Charles Alston (1683 – 22 November 1760) was a Scottish botanist.

==Career==
Alston was born in Hamilton, Lanarkshire, and was apparently raised by the Duke and Duchess of Hamilton.

In 1715 he went to Leyden to study under the Dutch physician Hermann Boerhaave. On his return to Scotland he became lecturer in materia medica and botany at Edinburgh and also superintendent of the botanical gardens. He was a critic of Linnaeus's system of plant classification.
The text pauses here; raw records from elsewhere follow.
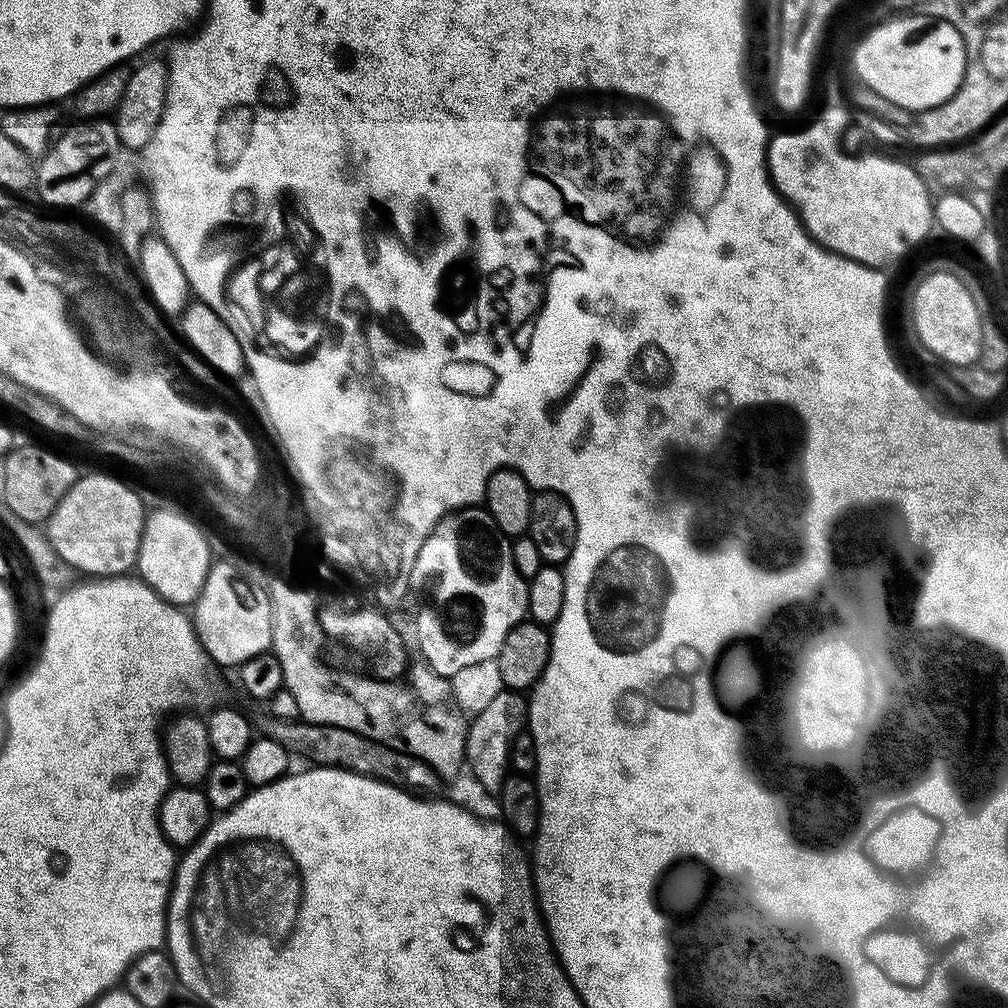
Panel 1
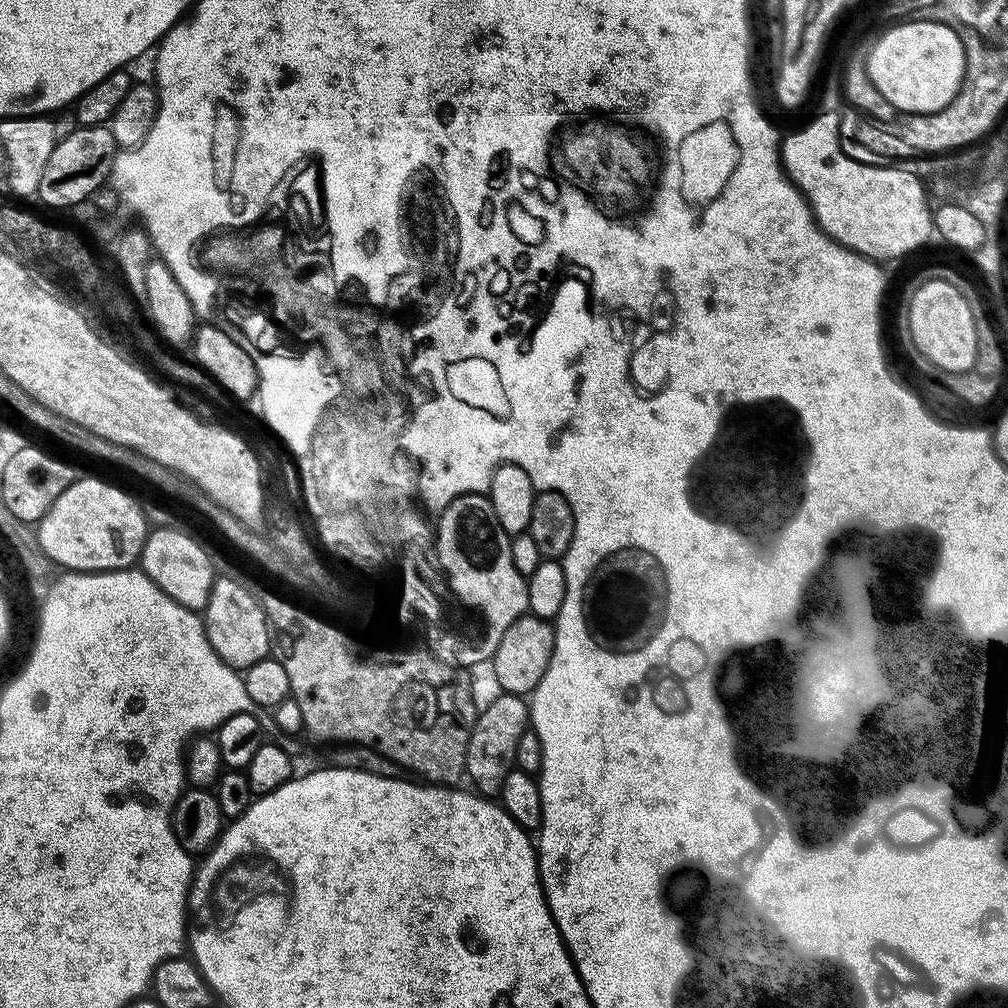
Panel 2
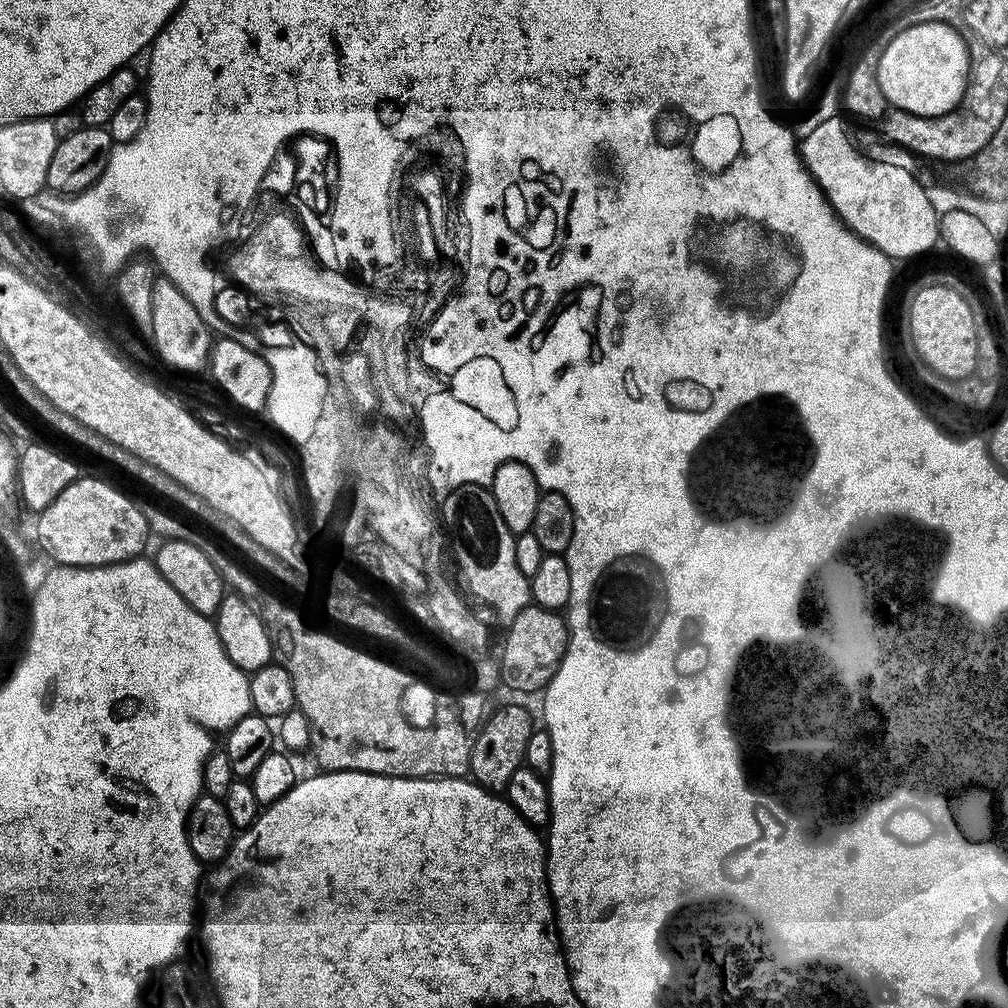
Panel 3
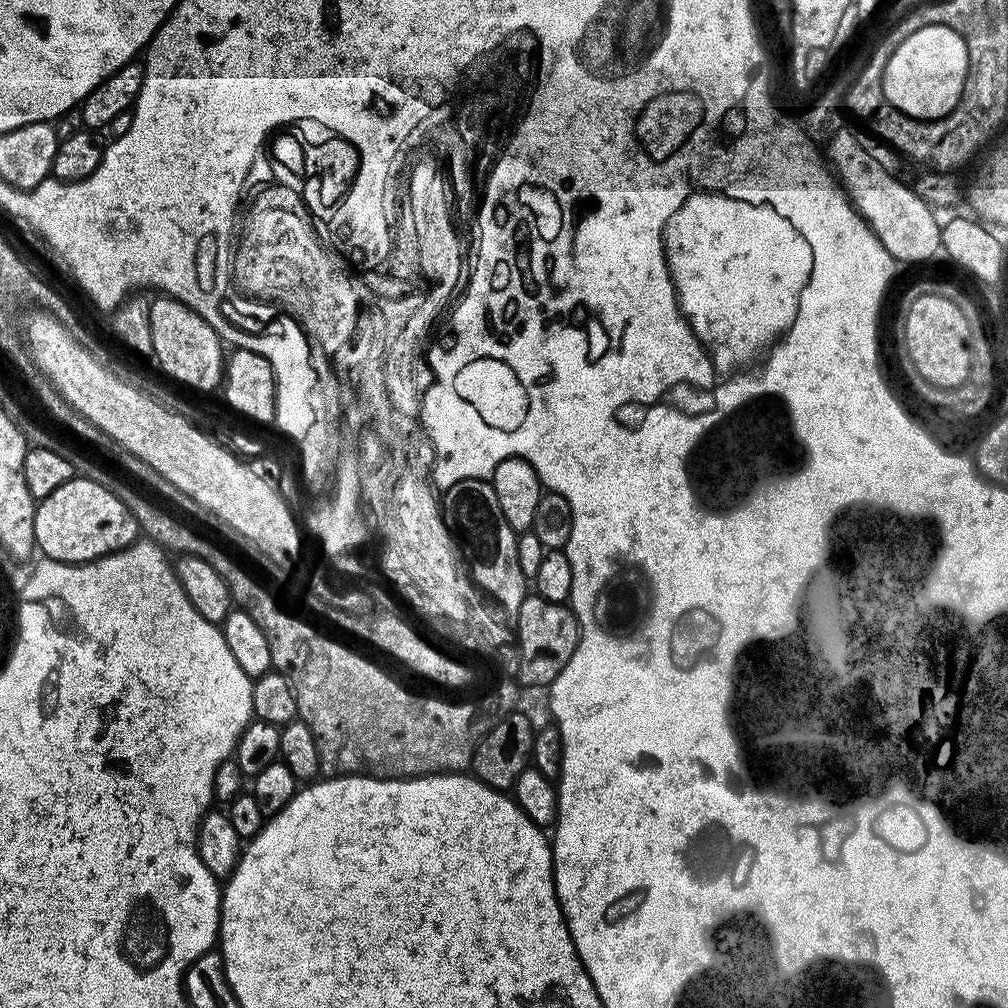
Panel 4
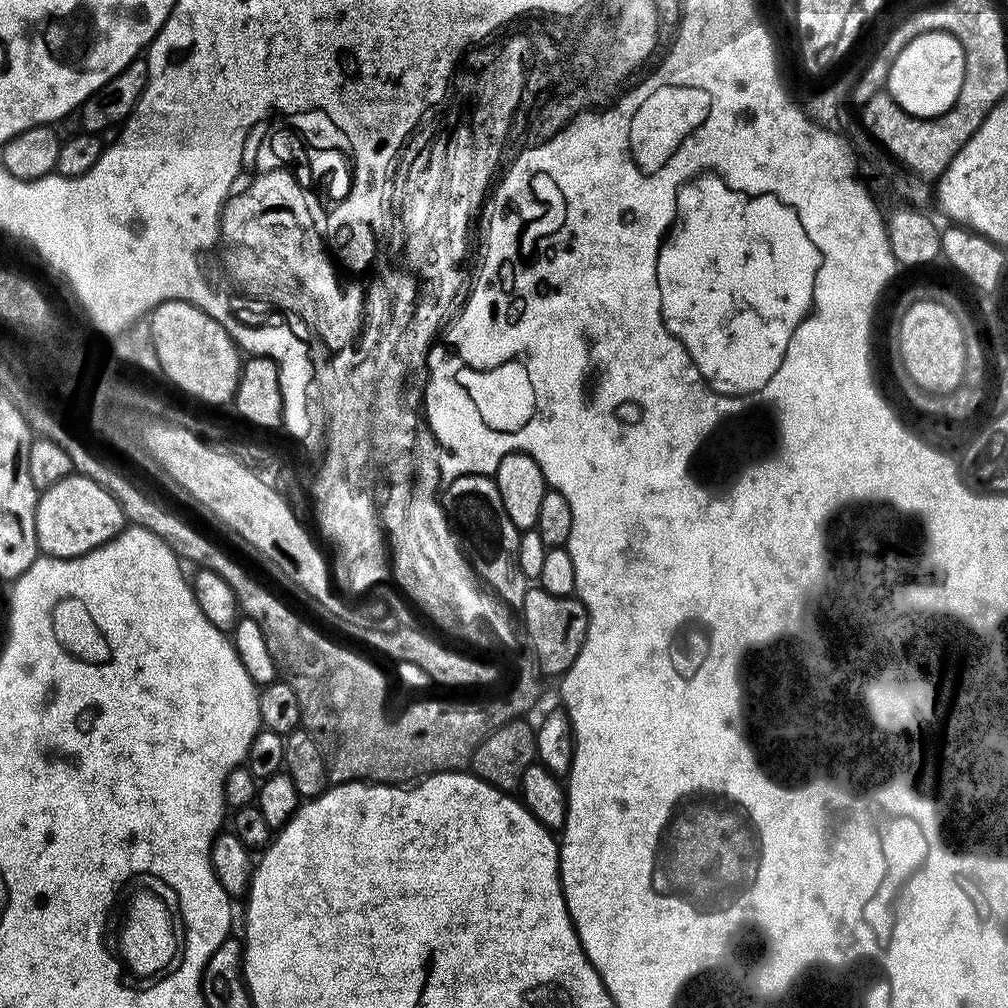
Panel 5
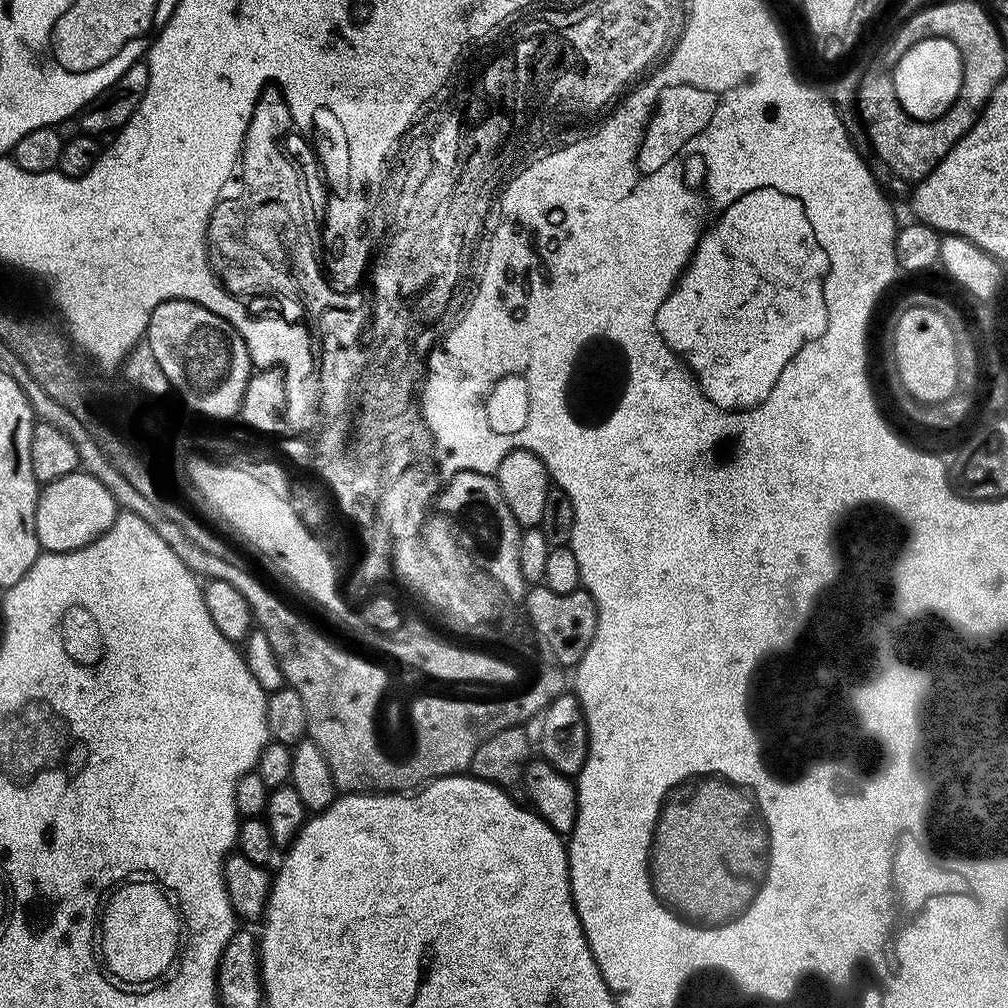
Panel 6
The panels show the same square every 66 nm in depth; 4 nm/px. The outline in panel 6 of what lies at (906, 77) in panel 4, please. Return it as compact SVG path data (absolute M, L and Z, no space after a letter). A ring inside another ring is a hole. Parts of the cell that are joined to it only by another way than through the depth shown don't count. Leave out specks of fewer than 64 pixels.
M937 36L921 38L895 61L896 72L891 73L896 97L915 120L934 120L948 111L960 89L960 51L954 42Z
He was appointed Regius Keeper of the Royal Botanic Garden Edinburgh in 1716, holding the position until 1760.

==Family==
He married first Robina Lockhart. Issue-

Robina born 21 Jun 1731 in Canongate who married in Edinburgh on 6 Jan 1754 to Alexander Birnie, of Bromhill, b 1708 d before 1770

On 3 October 1741 he married (secondly) in Canongate Kirk Bethia Birnie (b. 1706) daughter of John Birnie, of Broomhill.

He is buried in Canongate Kirkyard on the Royal Mile in Edinburgh, immediately east of the church.

Upon his death, his significant library was auctioned in Edinburgh.

==Botanical recognition==

The tree genus Alstonia is named after him.